In the latest episode of the Silver Linings podcast, Stuart McEwan, Staff Product Manager at FreeAgent, shared valuable insights about implementing AI in accounting software. With nearly a decade at the company, McEwan leads initiatives related to practice and integrations, providing a unique perspective on responsible AI implementation.
The vision behind transaction categorisation
FreeAgent identified bank transaction categorisation as a critical area for automation. As McEwan explains: “One of the core jobs to be done with FreeAgent is to file accurate taxes on time.” The foundational step is correctly assigning transactions to appropriate categories.
In 2019, FreeAgent set an ambitious vision: ensuring accounts were “accurate from day one of using the product.” They aimed to address what customers described as “a red wall of unexplained entries” when first importing transactions without automation.
A data-driven approach
FreeAgent’s implementation leveraged “amazing data sets of hundreds and thousands of millions of user categorised transactions” – not just banking data, but information that had been filed on tax returns and verified by users or accountants.
“We approached it as a supervised learning problem,” McEwan notes, “where we take information from historically categorised transactions to learn patterns and then use those patterns across customers that we don’t know about yet.”
Customer-centric development
The team started conservatively with just four categories that showed clear patterns: travel, bank fees, insurance, and accommodation/meals. This cautious approach proved crucial as they gradually expanded capabilities.
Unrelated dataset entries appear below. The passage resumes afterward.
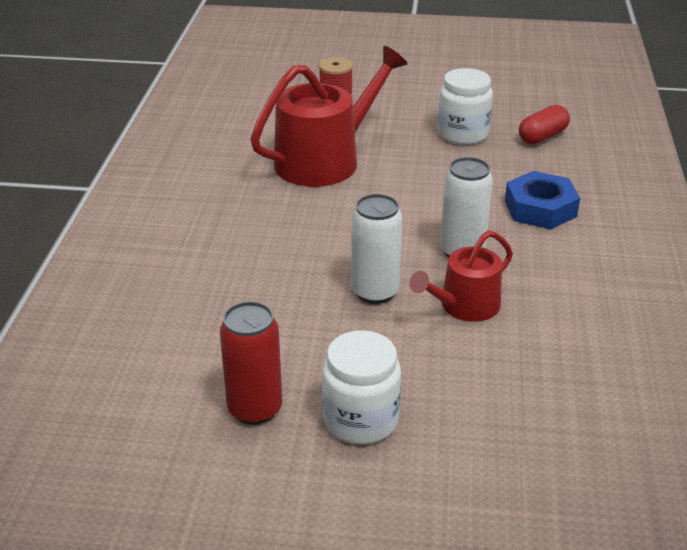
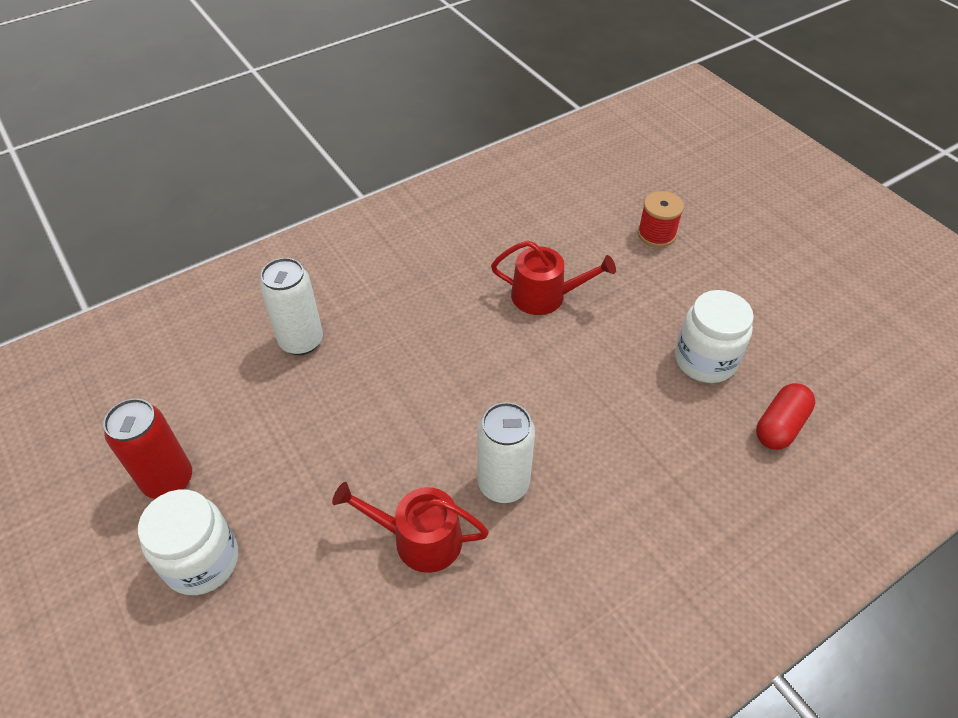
camera: 50 degrees right, 15 degrees up
red watering can [250,46,407,187] -> red watering can [491,240,616,315], size x0.58
white can [351,194,402,304] -> white can moved to [260,258,323,355]
blue nut [505,171,580,229] -> none
red capsule [519,105,570,144] -> red capsule turned 60 degrees counterclockwise [756,383,815,450]

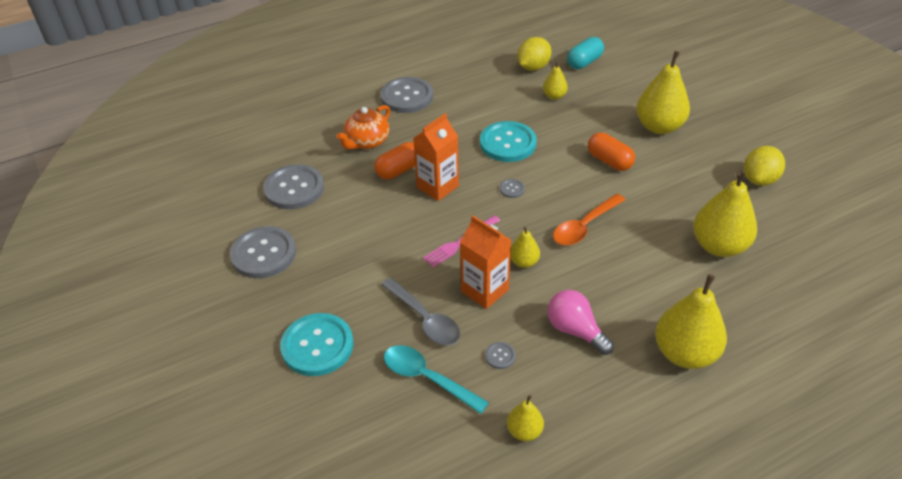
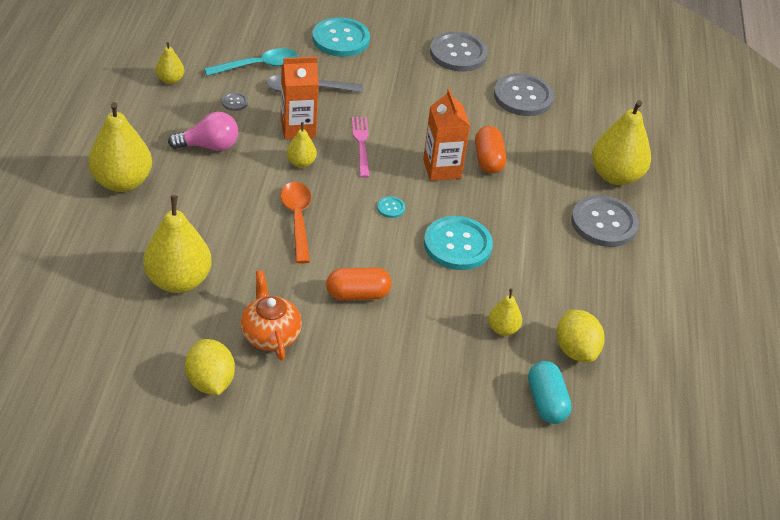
camera: 120 degrees right, 0 degrees up
orange teapot [336,105,390,150] -> orange teapot moved to [240,270,302,361]
grey button [500,179,525,198] -> turquoise button [377,196,405,218]
yellow pear [636,51,690,134] -> yellow pear moved to [592,100,651,185]

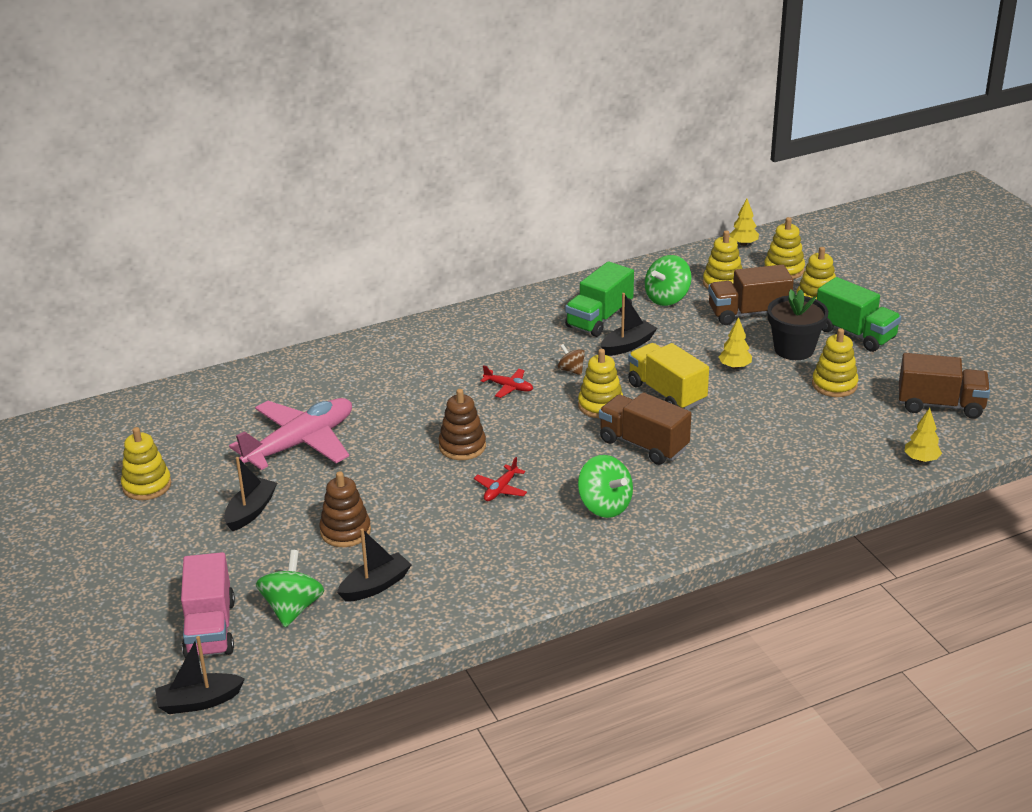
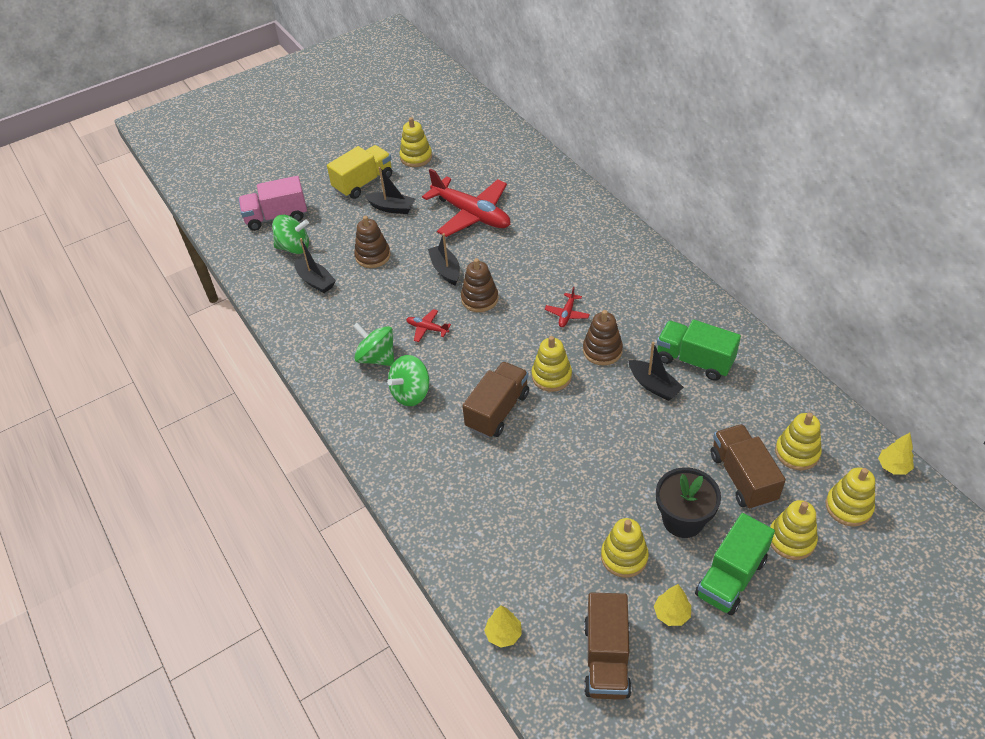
camera: 85 degrees right, 15 degrees up
black boat [155,636,245,714] -> black boat moved to [428,233,460,286]
pink plane [229,398,352,470] -> red plane [422,169,510,237]
brown spinning top [558,344,585,375] -> brown stacking toy [583,310,623,365]
yellow truck [628,343,709,410] -> yellow truck moved to [327,145,392,199]
green spinning top [645,255,692,306] -> green spinning top moved to [353,323,394,366]
yellow tree [718,317,752,369] -> yellow tree moved to [654,584,691,626]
McEwan highlights three key learnings about what customers want from AI:
- “They want AI when categorising bank transactions to be a guiding hand” rather than a cheerleader
- They prefer “demonstration of how to do things rather than absolutely doing everything for them”
- They don’t want AI to impede learning, but to recognise their progress

Results and impact
Today, FreeAgent’s AI categorises 65% of all transactions on a user’s first day with about 93% accuracy. McEwan emphasises that they could easily increase this to 100% of transactions, but refuse to do so because “the drop in accuracy, the loss of trust is so important to our users.”
With bank feed adoption at 73% of active accounts, this automation significantly reduces administrative burdens for bookkeepers, accountants, and small business owners.
Trust as foundation
When asked for advice to businesses building AI products, McEwan is unequivocal: “Put trust above everything else.”
He attributes FreeAgent’s success to this principle: “Any time that we thought we would cross the line, and our numbers would be higher in terms of categorisation, but we might lose customers or lose their trust – we didn’t do it.”
As businesses explore opportunities in AI, McEwan’s insights demonstrate how focusing on customer trust and gradual, thoughtful implementation can create solutions that truly enhance user experience rather than simply chasing technical milestones.